Der Beschwerdeführer bestreitet nicht die behördlichen Feststellungen. Somit hegt der Gerichtshof keine Bedenken gegen die aus den behördlichen Feststellungen abgeleitete Beurteilung, dass der Tatbestand jedenfalls des § 60 Abs. 2 Z 1 FPG erfüllt sei. Ebenso zutreffend wandte die belangte Behörde den erhöhten Gefährdungsmaßstab des § 56 FPG an und verneinte das Vorliegen einer Aufenthaltsverfestigung. Auch die Annahme, dass der weitere Aufenthalt des Beschwerdeführers eine schwere Gefahr für die öffentliche Ordnung oder Sicherheit darstellen würde (§ 56 Abs. 1 FPG), ist angesichts der gravierenden Eigentums- und Suchtmittelkriminalität des Beschwerdeführers nicht zu beanstanden.

Daran ändert der behauptete Strafaufschub zur Absolvierung einer Suchtmitteltherapie nichts. Erst eine erfolgreiche Therapie und ein längeres Wohlverhalten könnten zu einer Minderung bzw. zu einem Entfall der Gefährdungsprognose führen (vgl. für viele etwa das hg. Erkenntnis vom 9. Juli 2009, 2008/22/0932).
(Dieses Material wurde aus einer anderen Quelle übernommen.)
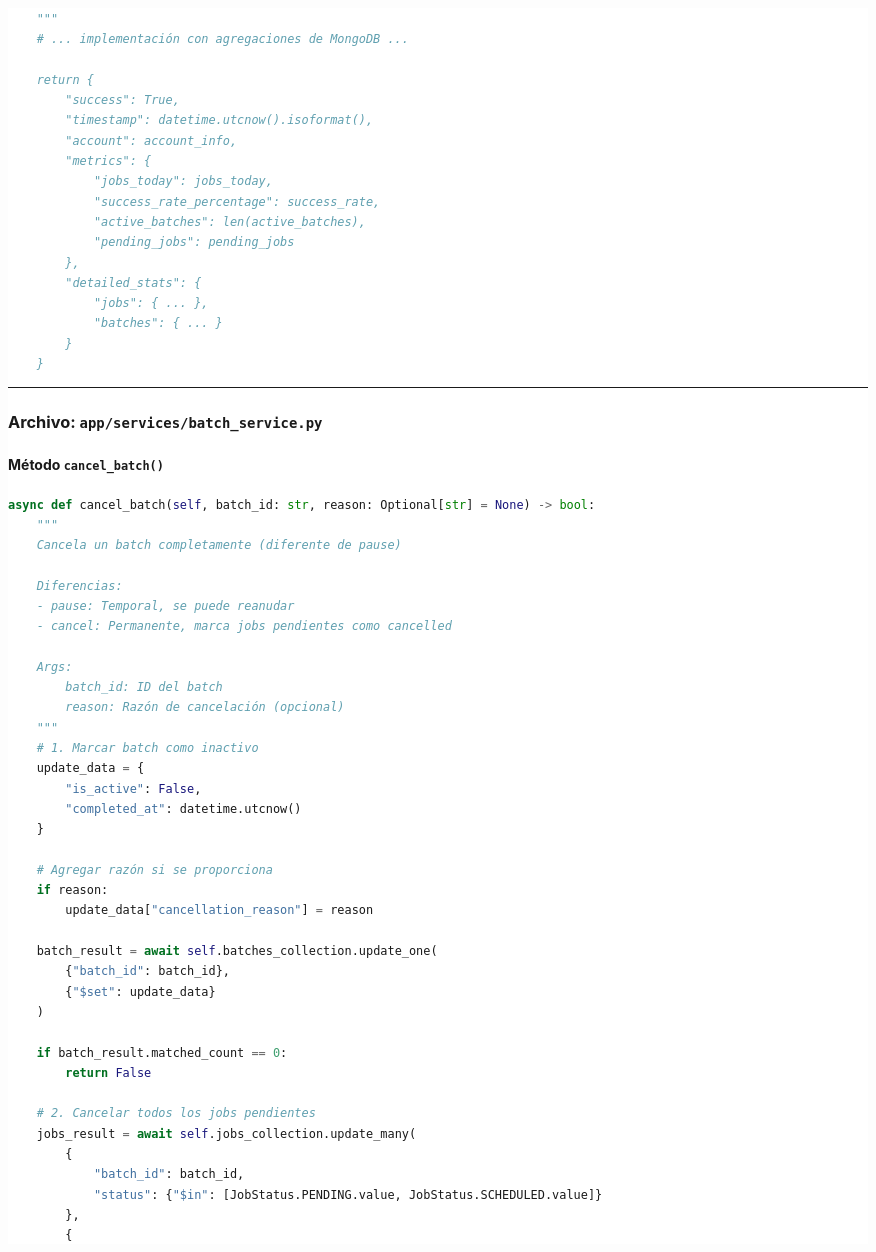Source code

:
 ```python
    """
    # ... implementación con agregaciones de MongoDB ...
    
    return {
        "success": True,
        "timestamp": datetime.utcnow().isoformat(),
        "account": account_info,
        "metrics": {
            "jobs_today": jobs_today,
            "success_rate_percentage": success_rate,
            "active_batches": len(active_batches),
            "pending_jobs": pending_jobs
        },
        "detailed_stats": {
            "jobs": { ... },
            "batches": { ... }
        }
    }
```

---

### Archivo: `app/services/batch_service.py`

#### Método `cancel_batch()`

```python
async def cancel_batch(self, batch_id: str, reason: Optional[str] = None) -> bool:
    """
    Cancela un batch completamente (diferente de pause)
    
    Diferencias:
    - pause: Temporal, se puede reanudar
    - cancel: Permanente, marca jobs pendientes como cancelled
    
    Args:
        batch_id: ID del batch
        reason: Razón de cancelación (opcional)
    """
    # 1. Marcar batch como inactivo
    update_data = {
        "is_active": False,
        "completed_at": datetime.utcnow()
    }
    
    # Agregar razón si se proporciona
    if reason:
        update_data["cancellation_reason"] = reason
    
    batch_result = await self.batches_collection.update_one(
        {"batch_id": batch_id},
        {"$set": update_data}
    )
    
    if batch_result.matched_count == 0:
        return False
    
    # 2. Cancelar todos los jobs pendientes
    jobs_result = await self.jobs_collection.update_many(
        {
            "batch_id": batch_id,
            "status": {"$in": [JobStatus.PENDING.value, JobStatus.SCHEDULED.value]}
        },
        {
```
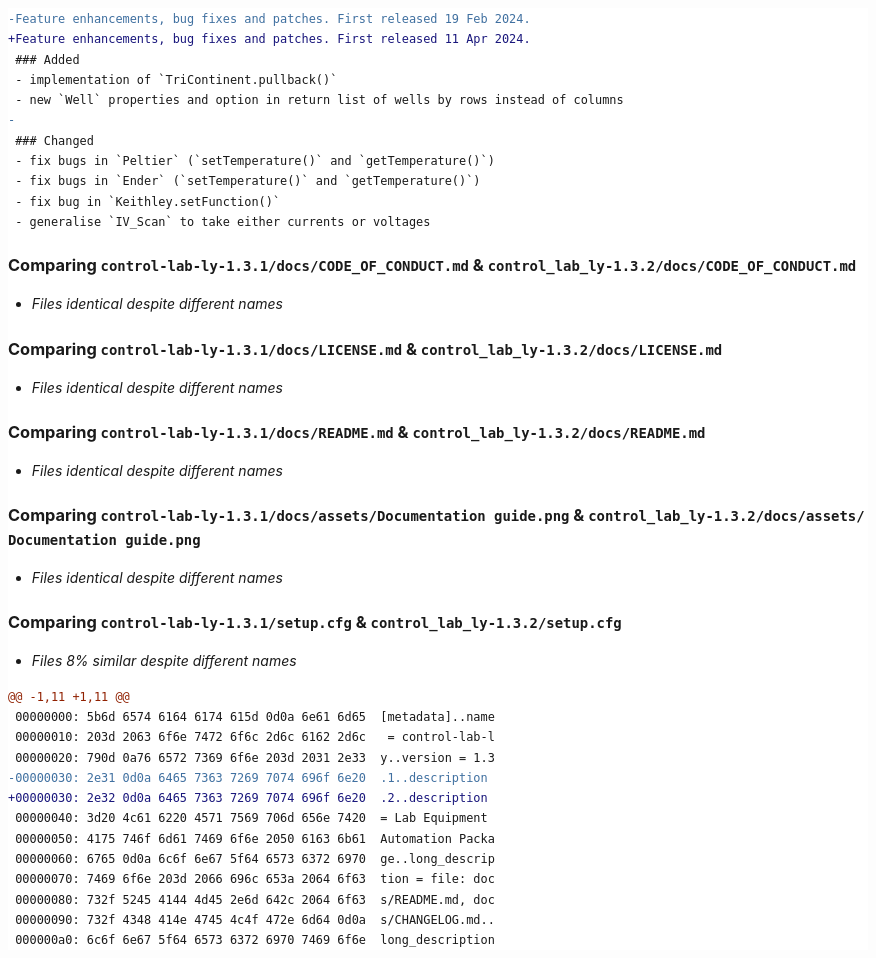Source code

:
 ```diff
-Feature enhancements, bug fixes and patches. First released 19 Feb 2024.
+Feature enhancements, bug fixes and patches. First released 11 Apr 2024.
 ### Added
 - implementation of `TriContinent.pullback()`
 - new `Well` properties and option in return list of wells by rows instead of columns
-
 ### Changed
 - fix bugs in `Peltier` (`setTemperature()` and `getTemperature()`)
 - fix bugs in `Ender` (`setTemperature()` and `getTemperature()`)
 - fix bug in `Keithley.setFunction()`
 - generalise `IV_Scan` to take either currents or voltages
```

### Comparing `control-lab-ly-1.3.1/docs/CODE_OF_CONDUCT.md` & `control_lab_ly-1.3.2/docs/CODE_OF_CONDUCT.md`

 * *Files identical despite different names*

### Comparing `control-lab-ly-1.3.1/docs/LICENSE.md` & `control_lab_ly-1.3.2/docs/LICENSE.md`

 * *Files identical despite different names*

### Comparing `control-lab-ly-1.3.1/docs/README.md` & `control_lab_ly-1.3.2/docs/README.md`

 * *Files identical despite different names*

### Comparing `control-lab-ly-1.3.1/docs/assets/Documentation guide.png` & `control_lab_ly-1.3.2/docs/assets/Documentation guide.png`

 * *Files identical despite different names*

### Comparing `control-lab-ly-1.3.1/setup.cfg` & `control_lab_ly-1.3.2/setup.cfg`

 * *Files 8% similar despite different names*

```diff
@@ -1,11 +1,11 @@
 00000000: 5b6d 6574 6164 6174 615d 0d0a 6e61 6d65  [metadata]..name
 00000010: 203d 2063 6f6e 7472 6f6c 2d6c 6162 2d6c   = control-lab-l
 00000020: 790d 0a76 6572 7369 6f6e 203d 2031 2e33  y..version = 1.3
-00000030: 2e31 0d0a 6465 7363 7269 7074 696f 6e20  .1..description 
+00000030: 2e32 0d0a 6465 7363 7269 7074 696f 6e20  .2..description 
 00000040: 3d20 4c61 6220 4571 7569 706d 656e 7420  = Lab Equipment 
 00000050: 4175 746f 6d61 7469 6f6e 2050 6163 6b61  Automation Packa
 00000060: 6765 0d0a 6c6f 6e67 5f64 6573 6372 6970  ge..long_descrip
 00000070: 7469 6f6e 203d 2066 696c 653a 2064 6f63  tion = file: doc
 00000080: 732f 5245 4144 4d45 2e6d 642c 2064 6f63  s/README.md, doc
 00000090: 732f 4348 414e 4745 4c4f 472e 6d64 0d0a  s/CHANGELOG.md..
 000000a0: 6c6f 6e67 5f64 6573 6372 6970 7469 6f6e  long_description
```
Letztlich kann auch die behördliche Interessenabwägung nach § 66 iVm § 60 Abs. 6 FPG nicht als rechtswidrig erkannt werden. Der Beschwerdeführer kann zwar auf einen langen inländischen Aufenthalt verweisen, seine persönlichen Interessen an einem Verbleib in Österreich sind aber nicht so ausgeprägt, dass sie das maßgebliche öffentliche Interesse an der Verhinderung von Eigentums- und Suchtmittelkriminalität in den Hintergrund drängen könnten. Der Beschwerdeführer ist nämlich am inländischen Arbeitsmarkt nicht mehr integriert, er ist ledig, verfügt somit nicht über eine eigene Kernfamilie, und befindet sich in einem Alter, in dem er nicht mehr auf das Zusammenleben mit den Eltern angewiesen ist. Er bestreitet auch nicht, dass er die Sprache seines Heimatlandes beherrscht. Er bringt auch nicht vor, dass ihm die Fortsetzung der Drogentherapie im Heimatland nicht möglich wäre. Die Behauptung, dass er "seit heuer" wieder als Speditionskaufmann tätig sei, konnte die belangte Behörde bei dem im Jahr 2010 erlassenen angefochtenen Bescheid nicht berücksichtigen.

Da somit bereits der Inhalt der Beschwerde erkennen lässt, dass die behauptete Rechtsverletzung nicht vorliegt, war die Beschwerde gemäß § 35 Abs. 1 VwGG ohne weiteres Verfahren in nichtöffentlicher Sitzung abzuweisen.